Sometimes when I'm really 'on' I wake before my alarm clock goes off. Literally 30 seconds before. Some signal from my dreams or body just catapults me into my waking life. Today it was a cramp in my calf. The seizure took about a minute to let go. Try fumbling with an alarm clock while clawing a searing knot in your calf! Not the gentlest method of waking, but effective!
Went to yoga @ 06:45. Every day is different. Today I saw that none of that forward bending stuff is safe unless I hold it with my core abdominal strength. Backed off a bit and worked it from that angle. More space in my back. Less pain. Good deal.
I started doing Yoga when I threw my back out a few years ago. That's when I became aware of a traveling 'heart of darkness' in my body. I chase it around, isolate it and hack away at it by doing Yoga.

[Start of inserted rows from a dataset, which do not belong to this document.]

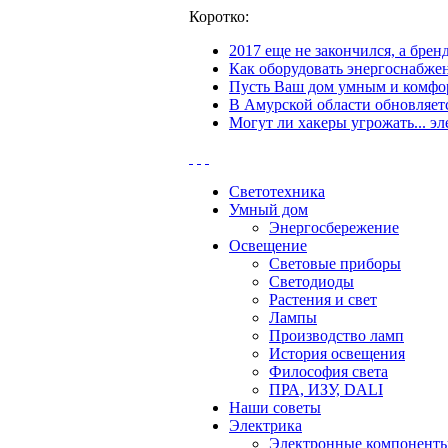
Коротко:
2017 еще не закончился, а бре
Как оборудовать энергоснабжен
Пусть Ваш дом умным и комфор
В Амурской области обновляетс
Могут ли хакеры угрожать... эл
Светотехника
Умный дом
Энергосбережение
Освещение
Световые приборы
Светодиоды
Растения и свет
Лампы
Производство ламп
История освещения
Философия света
ПРА, ИЗУ, DALI
Наши советы
Электрика
Электронные компонент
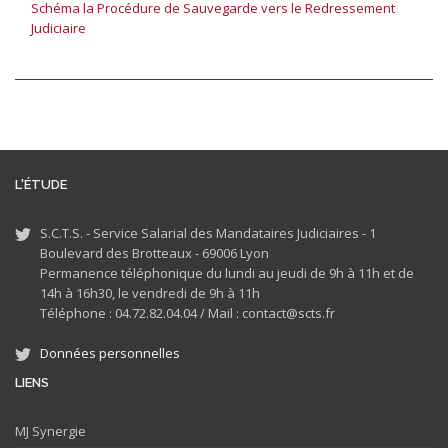
Schéma la Procédure de Sauvegarde vers le Redressement
Judiciaire
L'ÉTUDE
S.C.T.S. - Service Salarial des Mandataires Judiciaires - 1
Boulevard des Brotteaux - 69006 Lyon
Permanence téléphonique du lundi au jeudi de 9h à 11h et de
14h à 16h30, le vendredi de 9h à 11h
Téléphone : 04.72.82.04.04 /
Mail : contact@scts.fr
Données personnelles
LIENS
MJ
Synergie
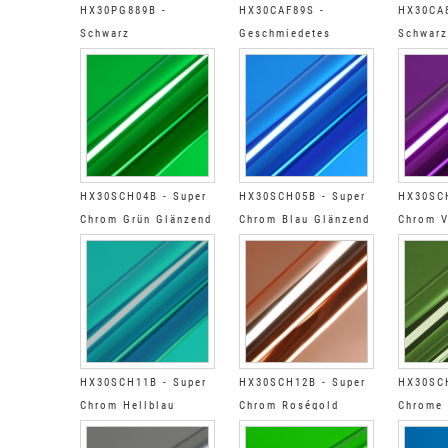
HX30PG889B -
HX30CAF89S -
HX30CA8
Schwarz
Geschmiedetes
Schwarz
feinkörn.Leder
Carbon sat schwa
Glänzen
Glänzend
HX30SCH04B - Super
HX30SCH05B - Super
HX30SCH
Chrom Grün Glänzend
Chrom Blau Glänzend
Chrom V
Glänzen
HX30SCH11B - Super
HX30SCH12B - Super
HX30SCH
Chrom Hellblau
Chrom Roségold
Chrome 
Glänzend
glänzend
glänzen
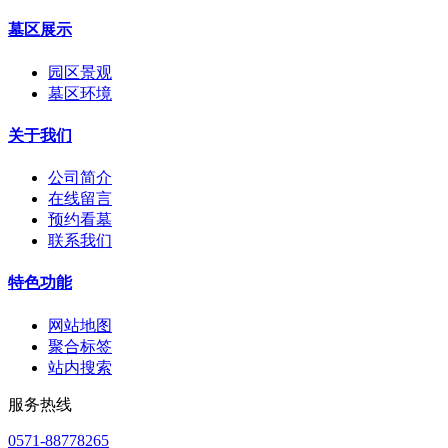
墓区展示
园区景观
墓区环境
关于我们
公司简介
在线留言
预约看墓
联系我们
特色功能
网站地图
聚合标签
站内搜索
服务热线
0571-88778265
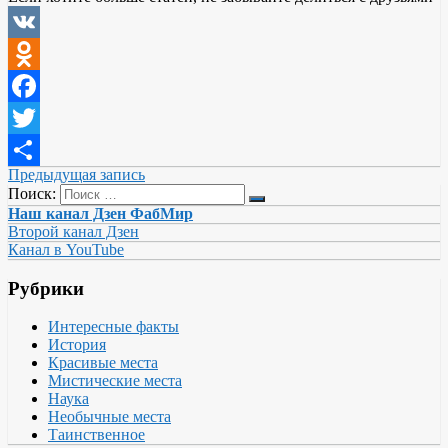
VK
Odnoklassniki
Facebook
Twitter
Предыдущая запись
Отправить
Поиск:
Наш канал Дзен ФабМир
Второй канал Дзен
Канал в YouTube
Рубрики
Интересные факты
История
Красивые места
Мистические места
Наука
Необычные места
Таинственное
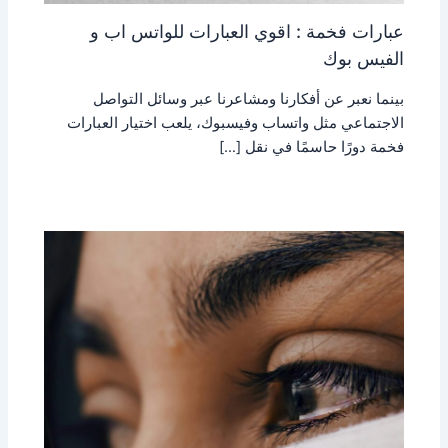
عبارات فخمة : اقوي العبارات للواتس اب و
الفيس بوك
بينما نعبر عن أفكارنا ومشاعرنا عبر وسائل التواصل
الاجتماعي مثل واتساب وفيسبوك، يلعب اختيار العبارات
فخمة دورًا حاسمًا في نقل […]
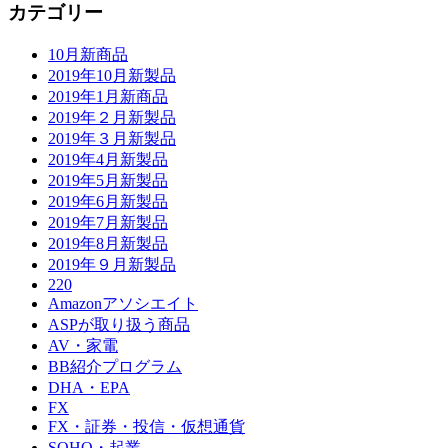
カテゴリー
10月新商品
2019年10月新製品
2019年1月新商品
2019年２月新製品
2019年３月新製品
2019年4月新製品
2019年5月新製品
2019年6月新製品
2019年7月新製品
2019年8月新製品
2019年９月新製品
220
Amazonアソシエイト
ASPが取り扱う商品
AV・家電
BB紹介プログラム
DHA・EPA
FX
FX・証券・投信・仮想通貨
SOHO・起業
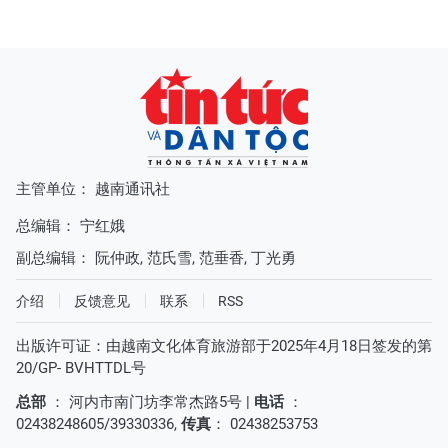
主管单位： 越南通讯社
总编辑：
宁红娥
副总编辑：
阮仲政
,
范氏雪
,
范垂香
,
丁光勇
介绍
反馈意见
联系
RSS
出版许可证：由越南文化体育旅游部于2025年4月18日签发的第
20/GP- BVHTTDL号
总部
： 河内市南门坊李常杰路5号 |
电话
：
02438248605/39330336,
传真
： 02438253753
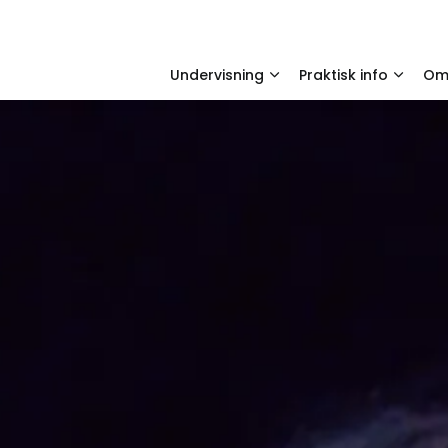
Undervisning
Praktisk info
O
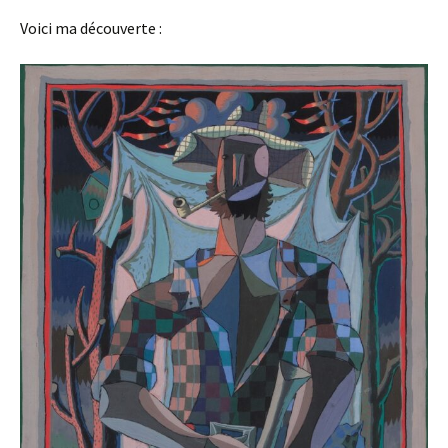
Voici ma découverte :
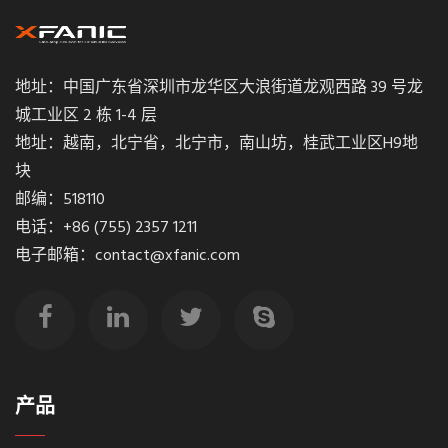
地址：中国广东省深圳市龙华区大浪街道龙观西路 39 号龙
城工业区 2 栋 1-4 层
地址：越南，北宁省，北宁市，南山坊，桂武工业区H9地
块
邮编：518110
电话：+86 (755) 2357 1211
电子邮箱：contact@xfanic.com
产品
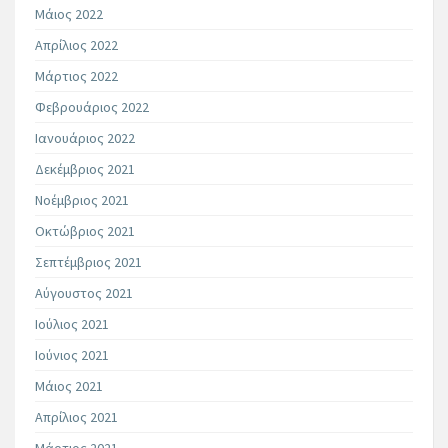
Μάιος 2022
Απρίλιος 2022
Μάρτιος 2022
Φεβρουάριος 2022
Ιανουάριος 2022
Δεκέμβριος 2021
Νοέμβριος 2021
Οκτώβριος 2021
Σεπτέμβριος 2021
Αύγουστος 2021
Ιούλιος 2021
Ιούνιος 2021
Μάιος 2021
Απρίλιος 2021
Μάρτιος 2021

I'd call it a 'knot of pain' but that's cliche and doesn't even describe what I mean. It's more like a black hole. A complete absence of feeling surrounded by a fierce network of blazing nerves & contorted muscle. Every day it's in a slightly different place. These days it's mostly in my back on the right hand side just below my kidney.
Sometimes I imagine what it must look like. An ugly fucker oozing green puss... but actually I've no idea what it is. That's what makes it such a bitch. A big puddle of the unknown. Right in my body. And my body reacts violently to this foreign substance - contracting, squeezing trying blindly to force it out. The Yoga on the other hand helps me isolate it and investigate. Surely it can't be foreign. Surely it must be me? If I could just stretch that mass of congealed muscle I can maybe sneak a peek at it and if I'm lucky recognize a piece. Such recognition goes hand in hand with physical release, increased strength, flexibility & (temporary) decrease in pain.
Got a post from Nomka today that inspired a need to fight. Challenge. Overcome. My personal cure for madness is steady work. Labour. I struggle with uncertainty -- inability to decide daily, and turn to work for direction-- writing, music, my job even.
Labour is blossoming or dancing where
The body is not bruised to pleasure soul,
Nor beauty born out of its own despair,
Nor blear-eyed wisdom out of midnight oil.
O chestnut-tree, great-rooted blossomer,
Are you the leaf, the blossom or the bole?
O body swayed to music, O brightening glance,
How can we know the dancer from the dance?
Don't know why Yeats sprung to mind -- something about labour being an antidote to self destructive behaviour and despair. Something about being rooted and blossoming. Something about a unity between action and what's being done -- the dancer and the dance -- that makes all metaphysical angst moot.
"Why?" is a question that demands distance. When that question / distance becomes a habit, it's crippling -- there's no answer, it doesn't 'feel' like anything -- despair sets in. That's when labour is required to break that stasis & re-establish a connection / a unity between specific action and a larger blueprint, yet unseen.